### Exercise instructions
Your task is to filter the data below down to the lines holding "Fsize".

### Data for this task
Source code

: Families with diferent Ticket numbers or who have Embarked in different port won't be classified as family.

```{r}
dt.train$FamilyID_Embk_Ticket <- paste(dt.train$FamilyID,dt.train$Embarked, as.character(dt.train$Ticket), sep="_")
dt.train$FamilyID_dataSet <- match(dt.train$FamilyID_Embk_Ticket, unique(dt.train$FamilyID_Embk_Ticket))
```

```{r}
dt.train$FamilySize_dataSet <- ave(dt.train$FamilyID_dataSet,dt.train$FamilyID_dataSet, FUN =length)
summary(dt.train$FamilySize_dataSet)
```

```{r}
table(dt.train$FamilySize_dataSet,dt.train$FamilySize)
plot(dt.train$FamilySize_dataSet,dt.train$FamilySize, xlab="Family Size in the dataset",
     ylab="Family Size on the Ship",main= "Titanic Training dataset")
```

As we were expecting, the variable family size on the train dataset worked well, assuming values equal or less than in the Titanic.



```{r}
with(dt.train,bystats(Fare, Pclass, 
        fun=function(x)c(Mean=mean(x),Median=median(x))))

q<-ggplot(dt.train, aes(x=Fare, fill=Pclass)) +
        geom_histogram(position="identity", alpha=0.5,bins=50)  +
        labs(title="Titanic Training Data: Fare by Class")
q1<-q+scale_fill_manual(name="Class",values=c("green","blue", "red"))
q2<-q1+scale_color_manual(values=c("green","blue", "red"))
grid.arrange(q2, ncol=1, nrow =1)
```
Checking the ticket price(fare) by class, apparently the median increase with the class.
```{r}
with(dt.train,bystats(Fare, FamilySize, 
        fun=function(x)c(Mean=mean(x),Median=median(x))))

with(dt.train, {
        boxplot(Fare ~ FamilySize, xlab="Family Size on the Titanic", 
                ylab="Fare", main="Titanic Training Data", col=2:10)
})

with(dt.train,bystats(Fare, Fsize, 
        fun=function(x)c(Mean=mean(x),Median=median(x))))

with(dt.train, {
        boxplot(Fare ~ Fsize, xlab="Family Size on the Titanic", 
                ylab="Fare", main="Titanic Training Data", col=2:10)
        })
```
--
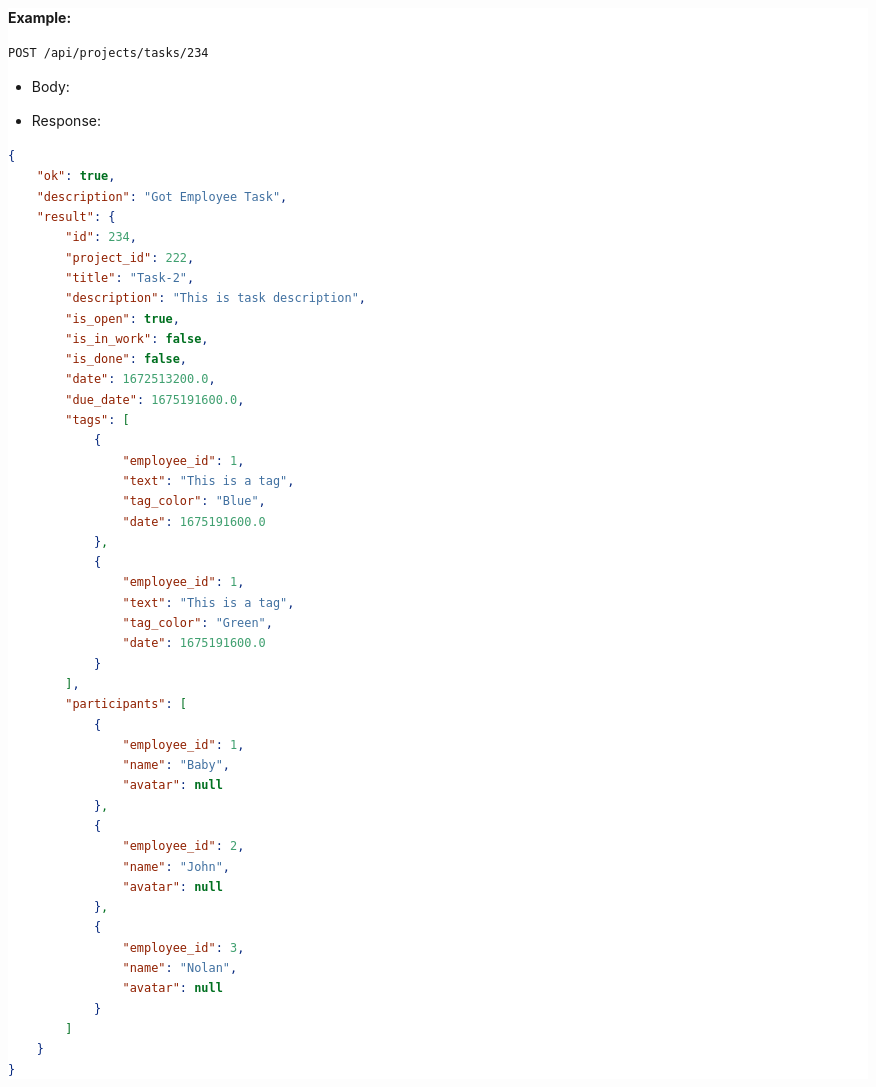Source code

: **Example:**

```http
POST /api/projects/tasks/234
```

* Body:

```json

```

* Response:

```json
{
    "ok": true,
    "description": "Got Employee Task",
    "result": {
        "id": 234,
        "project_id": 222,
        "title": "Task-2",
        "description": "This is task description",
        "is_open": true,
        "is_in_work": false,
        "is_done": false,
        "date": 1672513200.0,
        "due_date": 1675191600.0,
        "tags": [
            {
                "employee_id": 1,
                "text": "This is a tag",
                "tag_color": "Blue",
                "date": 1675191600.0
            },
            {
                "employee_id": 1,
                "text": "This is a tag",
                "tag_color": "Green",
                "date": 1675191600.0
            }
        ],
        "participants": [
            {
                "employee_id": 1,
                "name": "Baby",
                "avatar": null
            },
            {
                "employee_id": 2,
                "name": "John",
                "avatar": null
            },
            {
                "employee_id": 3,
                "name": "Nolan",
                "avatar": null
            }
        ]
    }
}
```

### Task output
with(dt.train,bystats(Fare, Fsize, 
        boxplot(Fare ~ Fsize, xlab="Family Size on the Titanic", 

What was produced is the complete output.